If you are diagnosed with peripartum cardiomyopathy, your doctor may advise you to stay in the hospital. To treat peripartum cardiomyopathy, the doctor will prescribe the following drugs:
- Drugs of the ACE-inhibitor and beta-blocker class to help stabilize blood pressure and ease the work of the heart
- Digitalis drug to strengthen the pumping function of the heart
- Anticoagulant drugs or blood-thinning medications to prevent blood clots from forming that can worsen cardiomyopathy
- Diuretic drugs to reduce fluid buildup from the body
The doctor will determine the right type of treatment according to your condition and the fetus in the womb or the newborn.
In addition to giving medicine, the doctor will also advise you to follow a low-s alt diet, limit fluid intake, avoid cigarette smoke, and not consume alcoholic beverages.
After your condition improves and your heart has improved, the doctor will let you go home from the hospital, while still giving you medicine and suggesting that you return to control after the medicine wears off.
To treat peripartum cardiomyopathy that is severe or not successfully treated with medication, doctors can perform several other treatment steps, such as installing a breathing apparatus to surgery, such as heart transplantation.
Prevention of Peripartum Cardiomyopathy
Women who have had peripartum cardiomyopathy are at risk for it again in their next pregnancy.

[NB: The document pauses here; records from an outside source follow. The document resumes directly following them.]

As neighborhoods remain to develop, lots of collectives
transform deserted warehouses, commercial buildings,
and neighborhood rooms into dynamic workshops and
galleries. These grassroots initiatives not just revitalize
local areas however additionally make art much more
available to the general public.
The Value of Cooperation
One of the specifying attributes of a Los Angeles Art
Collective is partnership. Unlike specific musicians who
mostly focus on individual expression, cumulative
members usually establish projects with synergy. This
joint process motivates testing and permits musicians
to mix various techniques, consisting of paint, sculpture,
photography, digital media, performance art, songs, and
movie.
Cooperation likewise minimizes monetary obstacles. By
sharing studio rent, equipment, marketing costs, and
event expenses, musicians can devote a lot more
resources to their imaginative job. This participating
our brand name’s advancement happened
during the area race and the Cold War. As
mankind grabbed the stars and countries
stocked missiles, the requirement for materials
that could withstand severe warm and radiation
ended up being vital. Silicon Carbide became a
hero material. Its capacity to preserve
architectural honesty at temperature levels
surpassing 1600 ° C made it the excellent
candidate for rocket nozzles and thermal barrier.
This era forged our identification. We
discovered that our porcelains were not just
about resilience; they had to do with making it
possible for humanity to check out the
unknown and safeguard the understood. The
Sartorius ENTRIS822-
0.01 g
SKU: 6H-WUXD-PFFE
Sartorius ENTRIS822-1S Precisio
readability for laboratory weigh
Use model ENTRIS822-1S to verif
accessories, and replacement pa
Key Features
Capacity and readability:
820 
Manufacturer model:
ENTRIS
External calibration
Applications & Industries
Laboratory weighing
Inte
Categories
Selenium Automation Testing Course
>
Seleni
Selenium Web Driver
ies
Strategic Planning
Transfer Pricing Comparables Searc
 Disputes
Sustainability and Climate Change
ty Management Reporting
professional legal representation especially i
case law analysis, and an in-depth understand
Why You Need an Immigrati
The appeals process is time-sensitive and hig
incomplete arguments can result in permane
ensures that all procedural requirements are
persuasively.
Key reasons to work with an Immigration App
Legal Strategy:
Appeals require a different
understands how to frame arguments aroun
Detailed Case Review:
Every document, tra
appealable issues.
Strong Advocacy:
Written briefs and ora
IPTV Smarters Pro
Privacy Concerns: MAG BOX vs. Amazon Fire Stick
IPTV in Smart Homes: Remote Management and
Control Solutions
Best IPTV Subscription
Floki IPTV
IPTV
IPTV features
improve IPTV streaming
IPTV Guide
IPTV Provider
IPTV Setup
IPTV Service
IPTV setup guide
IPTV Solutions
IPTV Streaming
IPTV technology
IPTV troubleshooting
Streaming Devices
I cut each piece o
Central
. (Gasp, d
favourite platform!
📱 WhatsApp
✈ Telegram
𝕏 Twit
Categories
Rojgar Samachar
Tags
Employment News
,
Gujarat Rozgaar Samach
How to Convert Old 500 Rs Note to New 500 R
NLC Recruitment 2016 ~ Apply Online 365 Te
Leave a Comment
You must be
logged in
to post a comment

If the disease occurs a second time, the peripartum cardiomyopathy may get worse.
In addition, to prevent peripartum cardiomyopathy, doctors will generally advise patients to lead a he althy lifestyle, such as:
- Monitoring weight gain during pregnancy and keeping it ideal
- Consulting with obstetrician during pregnancy
- Live a he althy diet during pregnancy and limit high s alt intake
- Quit smoking, consuming alcoholic beverages, and using certain drugs
- Exercise regularly, such as taking yoga classes, pregnancy exercise, and other activities, such as relaxation and meditation to avoid stress
- Get enough rest and don't do strenuous physical activity
So that peripartum cardiomyopathy can be detected early, it is important for you to regularly check with your doctor, especially if you have risk factors for experiencing this condition, such as a history of heart problems, preeclampsia, or hypertension.